PVTIME – On July 16, China’s long-awaited national carbon emission rights trading scheme was officially launched at the Shanghai Environment and Energy Exchange. As a part of China’s plans to use market mechanisms to help bring emissions to a peak before 2030 and to net-zero by 2060, emission permits allocated to participating firms can be used to cover their own emission or sell on the exchange.
One minute after the opening, the first transaction was successfully matched at a price of 52.78 yuan per tonne. A total of 160,000 tonnes were traded for 7.9 million yuan.
It is reported that the first batch of key emission units in the power generation industry to participate in the national carbon emission rights trading exceeds 2,162, and these companies are responsible for more than 4 billion tonnes of carbon dioxide emissions per year, which is approximately 40% of the national total.
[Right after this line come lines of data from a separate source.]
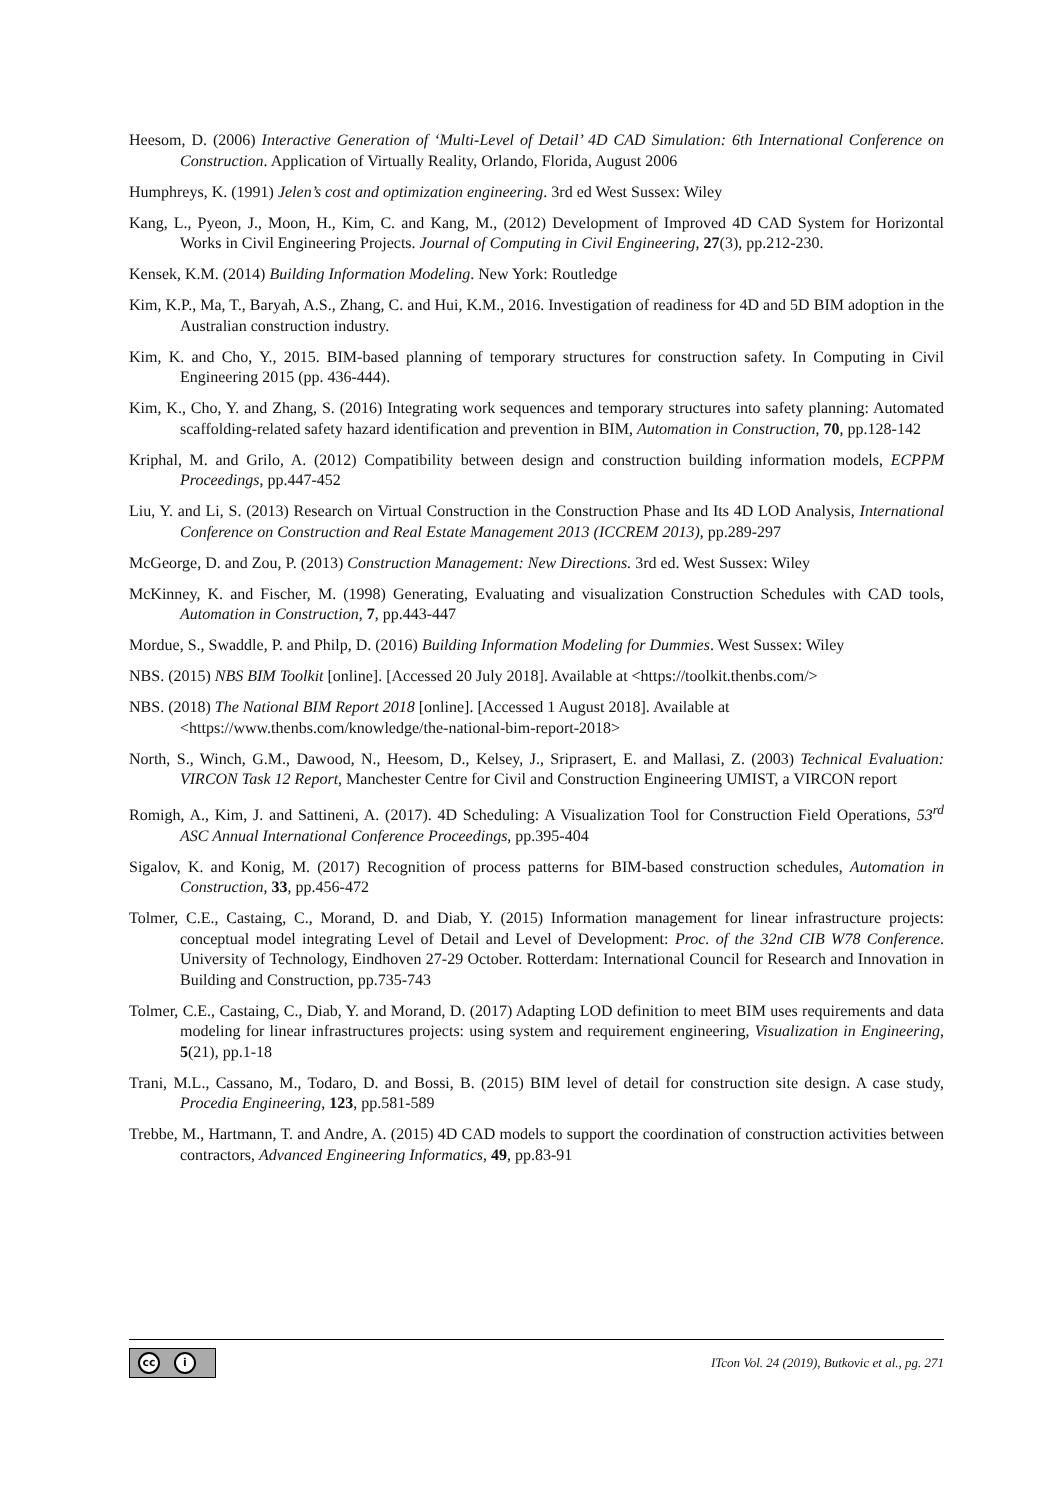Heesom, D. (2006) Interactive Generation of ‘Multi-Level of Detail’ 4D CAD Simulation: 6th International Conference on Construction. Application of Virtually Reality, Orlando, Florida, August 2006
Humphreys, K. (1991) Jelen’s cost and optimization engineering. 3rd ed West Sussex: Wiley
Kang, L., Pyeon, J., Moon, H., Kim, C. and Kang, M., (2012) Development of Improved 4D CAD System for Horizontal Works in Civil Engineering Projects. Journal of Computing in Civil Engineering, 27(3), pp.212-230.
Kensek, K.M. (2014) Building Information Modeling. New York: Routledge
Kim, K.P., Ma, T., Baryah, A.S., Zhang, C. and Hui, K.M., 2016. Investigation of readiness for 4D and 5D BIM adoption in the Australian construction industry.
Kim, K. and Cho, Y., 2015. BIM-based planning of temporary structures for construction safety. In Computing in Civil Engineering 2015 (pp. 436-444).
Kim, K., Cho, Y. and Zhang, S. (2016) Integrating work sequences and temporary structures into safety planning: Automated scaffolding-related safety hazard identification and prevention in BIM, Automation in Construction, 70, pp.128-142
Kriphal, M. and Grilo, A. (2012) Compatibility between design and construction building information models, ECPPM Proceedings, pp.447-452
Liu, Y. and Li, S. (2013) Research on Virtual Construction in the Construction Phase and Its 4D LOD Analysis, International Conference on Construction and Real Estate Management 2013 (ICCREM 2013), pp.289-297
McGeorge, D. and Zou, P. (2013) Construction Management: New Directions. 3rd ed. West Sussex: Wiley
McKinney, K. and Fischer, M. (1998) Generating, Evaluating and visualization Construction Schedules with CAD tools, Automation in Construction, 7, pp.443-447
Mordue, S., Swaddle, P. and Philp, D. (2016) Building Information Modeling for Dummies. West Sussex: Wiley
NBS. (2015) NBS BIM Toolkit [online]. [Accessed 20 July 2018]. Available at <https://toolkit.thenbs.com/>
NBS. (2018) The National BIM Report 2018 [online]. [Accessed 1 August 2018]. Available at <https://www.thenbs.com/knowledge/the-national-bim-report-2018>
North, S., Winch, G.M., Dawood, N., Heesom, D., Kelsey, J., Sriprasert, E. and Mallasi, Z. (2003) Technical Evaluation: VIRCON Task 12 Report, Manchester Centre for Civil and Construction Engineering UMIST, a VIRCON report
Romigh, A., Kim, J. and Sattineni, A. (2017). 4D Scheduling: A Visualization Tool for Construction Field Operations, 53<sup>rd</sup> ASC Annual International Conference Proceedings, pp.395-404
Sigalov, K. and Konig, M. (2017) Recognition of process patterns for BIM-based construction schedules, Automation in Construction, 33, pp.456-472
Tolmer, C.E., Castaing, C., Morand, D. and Diab, Y. (2015) Information management for linear infrastructure projects: conceptual model integrating Level of Detail and Level of Development: Proc. of the 32nd CIB W78 Conference. University of Technology, Eindhoven 27-29 October. Rotterdam: International Council for Research and Innovation in Building and Construction, pp.735-743
Tolmer, C.E., Castaing, C., Diab, Y. and Morand, D. (2017) Adapting LOD definition to meet BIM uses requirements and data modeling for linear infrastructures projects: using system and requirement engineering, Visualization in Engineering, 5(21), pp.1-18
Trani, M.L., Cassano, M., Todaro, D. and Bossi, B. (2015) BIM level of detail for construction site design. A case study, Procedia Engineering, 123, pp.581-589
Trebbe, M., Hartmann, T. and Andre, A. (2015) 4D CAD models to support the coordination of construction activities between contractors, Advanced Engineering Informatics, 49, pp.83-91
cc i
ITcon Vol. 24 (2019), Butkovic et al., pg. 271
China plans to expand the ETS to cover eight high-emission industries, including petrochemicals, chemicals, building materials, non-ferrous metals, papermaking, steel, power generation and aviation, though the timescale is not yet known.
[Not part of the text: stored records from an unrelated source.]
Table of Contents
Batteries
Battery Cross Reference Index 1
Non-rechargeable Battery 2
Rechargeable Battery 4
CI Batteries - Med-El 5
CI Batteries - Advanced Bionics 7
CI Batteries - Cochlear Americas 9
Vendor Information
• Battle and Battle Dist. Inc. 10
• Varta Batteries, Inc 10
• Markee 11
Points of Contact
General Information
The official launch of the carbon trading scheme means that the new energy industry represented by photovoltaics and wind power will enter a long-term business cycle. The improvement of the carbon trading platform and mechanism will play an important role in promoting the grid parity of photovoltaic power stations. After the carbon market has been upgraded to a nationwide scale, the installation of photovoltaic power stations on the roofs of key emission industries such as petrochemicals will help reduce carbon emissions and avoid spending more money on carbon emissions. The development of carbon assets of photovoltaic projects can benefit from the carbon market, which can subsidize traditional investments.